YOUR ASSIGNMENT. Copy out every line of the listing below word for word, keeping the original line breaks.

SUPPLIED DATA.
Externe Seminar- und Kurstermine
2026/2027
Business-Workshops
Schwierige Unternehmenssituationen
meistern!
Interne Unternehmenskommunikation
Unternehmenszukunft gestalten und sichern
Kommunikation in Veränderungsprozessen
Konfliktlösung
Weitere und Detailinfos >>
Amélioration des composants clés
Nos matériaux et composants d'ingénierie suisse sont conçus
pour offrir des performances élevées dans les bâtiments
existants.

RESPONSE BOX.
Externe Seminar- und Kurstermine
2026/2027
Business-Workshops
Schwierige Unternehmenssituationen
meistern!
Interne Unternehmenskommunikation
Unternehmenszukunft gestalten und sichern
Kommunikation in Veränderungsprozessen
Konfliktlösung
Weitere und Detailinfos >>
Amélioration des composants clés
Nos matériaux et composants d'ingénierie suisse sont conçus
pour offrir des performances élevées dans les bâtiments
existants.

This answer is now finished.